* [What this task involves]
In the entries that follow, the line with "It is important" opens the range and the line with "On the other" closes it; repeat that range exactly, both lines included.

* [Material supplied]
☆ ☆ ☆ ☆ ☆
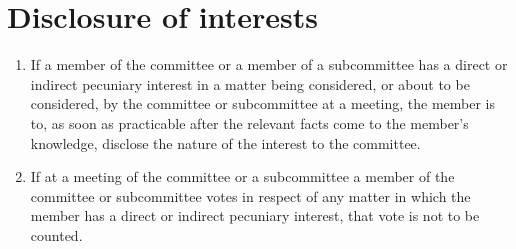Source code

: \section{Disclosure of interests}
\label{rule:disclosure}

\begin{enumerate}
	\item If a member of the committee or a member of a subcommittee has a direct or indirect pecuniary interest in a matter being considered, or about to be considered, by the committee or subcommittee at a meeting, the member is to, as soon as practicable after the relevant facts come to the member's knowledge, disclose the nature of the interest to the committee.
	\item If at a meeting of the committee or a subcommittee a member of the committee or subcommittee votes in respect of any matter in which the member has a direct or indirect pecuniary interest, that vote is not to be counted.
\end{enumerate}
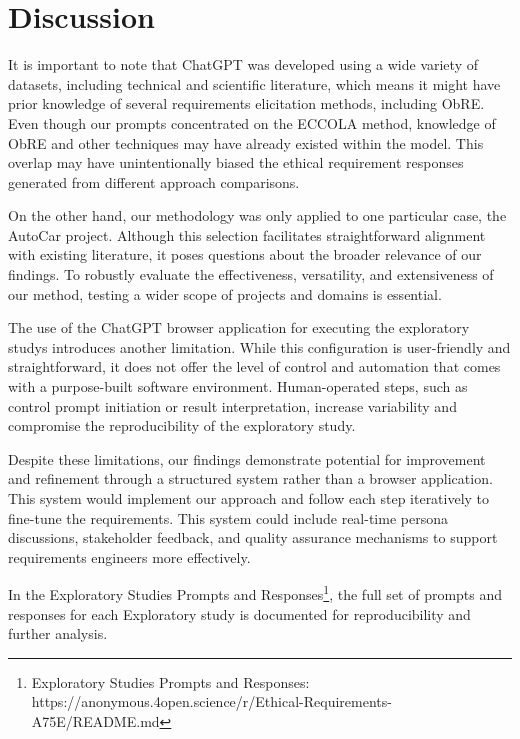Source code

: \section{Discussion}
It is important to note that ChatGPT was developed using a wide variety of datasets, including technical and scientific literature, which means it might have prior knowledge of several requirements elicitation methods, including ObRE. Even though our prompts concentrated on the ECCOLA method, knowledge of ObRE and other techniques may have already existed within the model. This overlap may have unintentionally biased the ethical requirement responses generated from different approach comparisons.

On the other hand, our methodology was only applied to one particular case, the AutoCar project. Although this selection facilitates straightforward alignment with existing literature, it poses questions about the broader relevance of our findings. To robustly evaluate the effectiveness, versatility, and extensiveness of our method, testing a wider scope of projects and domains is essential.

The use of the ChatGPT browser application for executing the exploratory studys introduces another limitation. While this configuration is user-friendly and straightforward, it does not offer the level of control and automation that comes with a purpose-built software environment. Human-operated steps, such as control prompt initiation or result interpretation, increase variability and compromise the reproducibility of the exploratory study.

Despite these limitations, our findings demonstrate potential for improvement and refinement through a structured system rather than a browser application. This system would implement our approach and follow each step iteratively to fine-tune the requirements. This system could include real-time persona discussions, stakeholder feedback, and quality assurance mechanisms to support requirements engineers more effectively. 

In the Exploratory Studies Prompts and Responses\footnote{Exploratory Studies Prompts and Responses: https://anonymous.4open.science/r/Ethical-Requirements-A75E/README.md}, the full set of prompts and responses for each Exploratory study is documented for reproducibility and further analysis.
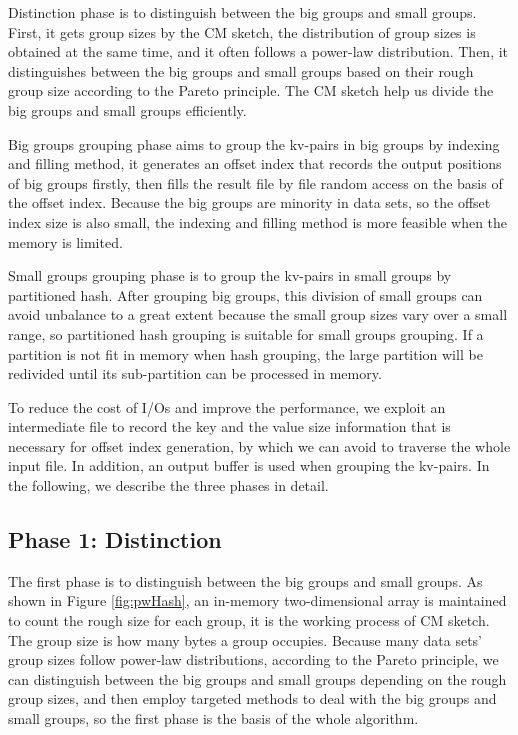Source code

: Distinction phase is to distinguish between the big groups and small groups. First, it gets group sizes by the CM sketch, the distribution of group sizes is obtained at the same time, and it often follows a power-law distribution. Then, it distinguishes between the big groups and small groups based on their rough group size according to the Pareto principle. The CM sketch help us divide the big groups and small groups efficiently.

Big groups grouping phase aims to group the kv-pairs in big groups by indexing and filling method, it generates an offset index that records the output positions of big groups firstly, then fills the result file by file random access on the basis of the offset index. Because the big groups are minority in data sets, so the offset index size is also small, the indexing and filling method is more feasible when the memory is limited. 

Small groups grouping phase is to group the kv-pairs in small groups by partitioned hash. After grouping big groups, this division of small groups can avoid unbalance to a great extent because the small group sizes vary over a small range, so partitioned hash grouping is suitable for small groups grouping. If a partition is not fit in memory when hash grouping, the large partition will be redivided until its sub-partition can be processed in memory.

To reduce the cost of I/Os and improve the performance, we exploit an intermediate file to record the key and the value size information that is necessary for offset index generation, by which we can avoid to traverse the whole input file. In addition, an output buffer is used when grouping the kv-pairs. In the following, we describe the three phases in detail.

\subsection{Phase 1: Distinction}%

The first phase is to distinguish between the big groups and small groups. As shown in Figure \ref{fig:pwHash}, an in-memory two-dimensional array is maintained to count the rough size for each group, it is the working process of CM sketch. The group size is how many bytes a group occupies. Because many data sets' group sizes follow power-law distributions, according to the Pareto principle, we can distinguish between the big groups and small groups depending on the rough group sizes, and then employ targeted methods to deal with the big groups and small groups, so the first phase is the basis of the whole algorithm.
☆ ☆ ☆ ☆ ☆
* [Result]
It is important to note that ChatGPT was developed using a wide variety of datasets, including technical and scientific literature, which means it might have prior knowledge of several requirements elicitation methods, including ObRE. Even though our prompts concentrated on the ECCOLA method, knowledge of ObRE and other techniques may have already existed within the model. This overlap may have unintentionally biased the ethical requirement responses generated from different approach comparisons.

On the other hand, our methodology was only applied to one particular case, the AutoCar project. Although this selection facilitates straightforward alignment with existing literature, it poses questions about the broader relevance of our findings. To robustly evaluate the effectiveness, versatility, and extensiveness of our method, testing a wider scope of projects and domains is essential.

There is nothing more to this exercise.